What you should do: Please write out every one of the following lines, changing nothing.

Supplied information:
- - -
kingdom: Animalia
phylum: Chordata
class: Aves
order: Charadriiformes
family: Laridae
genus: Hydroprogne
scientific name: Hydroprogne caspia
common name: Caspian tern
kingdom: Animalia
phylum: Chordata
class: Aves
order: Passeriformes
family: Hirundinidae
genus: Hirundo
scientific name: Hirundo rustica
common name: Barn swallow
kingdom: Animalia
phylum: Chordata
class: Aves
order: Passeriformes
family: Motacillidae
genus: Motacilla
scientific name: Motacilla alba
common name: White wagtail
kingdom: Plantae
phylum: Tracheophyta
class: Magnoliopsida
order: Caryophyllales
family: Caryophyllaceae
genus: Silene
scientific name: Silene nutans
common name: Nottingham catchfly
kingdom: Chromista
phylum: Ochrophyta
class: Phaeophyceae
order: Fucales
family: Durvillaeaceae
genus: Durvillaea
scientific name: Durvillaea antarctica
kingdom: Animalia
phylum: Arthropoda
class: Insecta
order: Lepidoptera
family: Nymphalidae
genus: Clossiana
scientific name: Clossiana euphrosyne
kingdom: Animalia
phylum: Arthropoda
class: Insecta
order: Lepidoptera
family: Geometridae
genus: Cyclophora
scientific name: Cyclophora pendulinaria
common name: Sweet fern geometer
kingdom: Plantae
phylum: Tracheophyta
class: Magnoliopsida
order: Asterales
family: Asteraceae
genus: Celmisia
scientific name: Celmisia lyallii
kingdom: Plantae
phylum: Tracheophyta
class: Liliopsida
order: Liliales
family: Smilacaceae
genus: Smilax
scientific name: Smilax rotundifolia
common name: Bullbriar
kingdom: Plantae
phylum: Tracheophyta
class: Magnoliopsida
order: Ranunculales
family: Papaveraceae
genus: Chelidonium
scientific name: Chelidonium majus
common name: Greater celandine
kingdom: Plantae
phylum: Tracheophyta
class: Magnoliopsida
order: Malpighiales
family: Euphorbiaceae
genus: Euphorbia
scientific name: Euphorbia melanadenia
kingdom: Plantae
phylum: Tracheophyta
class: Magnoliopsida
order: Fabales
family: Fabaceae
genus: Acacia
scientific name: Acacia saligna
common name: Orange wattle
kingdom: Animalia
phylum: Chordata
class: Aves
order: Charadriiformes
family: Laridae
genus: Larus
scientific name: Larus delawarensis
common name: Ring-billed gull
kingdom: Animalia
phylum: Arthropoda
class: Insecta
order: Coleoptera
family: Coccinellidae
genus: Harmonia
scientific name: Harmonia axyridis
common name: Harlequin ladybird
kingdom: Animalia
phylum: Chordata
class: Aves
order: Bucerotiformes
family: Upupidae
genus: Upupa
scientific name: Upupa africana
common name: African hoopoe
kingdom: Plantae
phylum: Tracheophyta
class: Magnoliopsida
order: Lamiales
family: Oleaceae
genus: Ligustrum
- - -
Answer for this exercise:
kingdom: Animalia
phylum: Chordata
class: Aves
order: Charadriiformes
family: Laridae
genus: Hydroprogne
scientific name: Hydroprogne caspia
common name: Caspian tern
kingdom: Animalia
phylum: Chordata
class: Aves
order: Passeriformes
family: Hirundinidae
genus: Hirundo
scientific name: Hirundo rustica
common name: Barn swallow
kingdom: Animalia
phylum: Chordata
class: Aves
order: Passeriformes
family: Motacillidae
genus: Motacilla
scientific name: Motacilla alba
common name: White wagtail
kingdom: Plantae
phylum: Tracheophyta
class: Magnoliopsida
order: Caryophyllales
family: Caryophyllaceae
genus: Silene
scientific name: Silene nutans
common name: Nottingham catchfly
kingdom: Chromista
phylum: Ochrophyta
class: Phaeophyceae
order: Fucales
family: Durvillaeaceae
genus: Durvillaea
scientific name: Durvillaea antarctica
kingdom: Animalia
phylum: Arthropoda
class: Insecta
order: Lepidoptera
family: Nymphalidae
genus: Clossiana
scientific name: Clossiana euphrosyne
kingdom: Animalia
phylum: Arthropoda
class: Insecta
order: Lepidoptera
family: Geometridae
genus: Cyclophora
scientific name: Cyclophora pendulinaria
common name: Sweet fern geometer
kingdom: Plantae
phylum: Tracheophyta
class: Magnoliopsida
order: Asterales
family: Asteraceae
genus: Celmisia
scientific name: Celmisia lyallii
kingdom: Plantae
phylum: Tracheophyta
class: Liliopsida
order: Liliales
family: Smilacaceae
genus: Smilax
scientific name: Smilax rotundifolia
common name: Bullbriar
kingdom: Plantae
phylum: Tracheophyta
class: Magnoliopsida
order: Ranunculales
family: Papaveraceae
genus: Chelidonium
scientific name: Chelidonium majus
common name: Greater celandine
kingdom: Plantae
phylum: Tracheophyta
class: Magnoliopsida
order: Malpighiales
family: Euphorbiaceae
genus: Euphorbia
scientific name: Euphorbia melanadenia
kingdom: Plantae
phylum: Tracheophyta
class: Magnoliopsida
order: Fabales
family: Fabaceae
genus: Acacia
scientific name: Acacia saligna
common name: Orange wattle
kingdom: Animalia
phylum: Chordata
class: Aves
order: Charadriiformes
family: Laridae
genus: Larus
scientific name: Larus delawarensis
common name: Ring-billed gull
kingdom: Animalia
phylum: Arthropoda
class: Insecta
order: Coleoptera
family: Coccinellidae
genus: Harmonia
scientific name: Harmonia axyridis
common name: Harlequin ladybird
kingdom: Animalia
phylum: Chordata
class: Aves
order: Bucerotiformes
family: Upupidae
genus: Upupa
scientific name: Upupa africana
common name: African hoopoe
kingdom: Plantae
phylum: Tracheophyta
class: Magnoliopsida
order: Lamiales
family: Oleaceae
genus: Ligustrum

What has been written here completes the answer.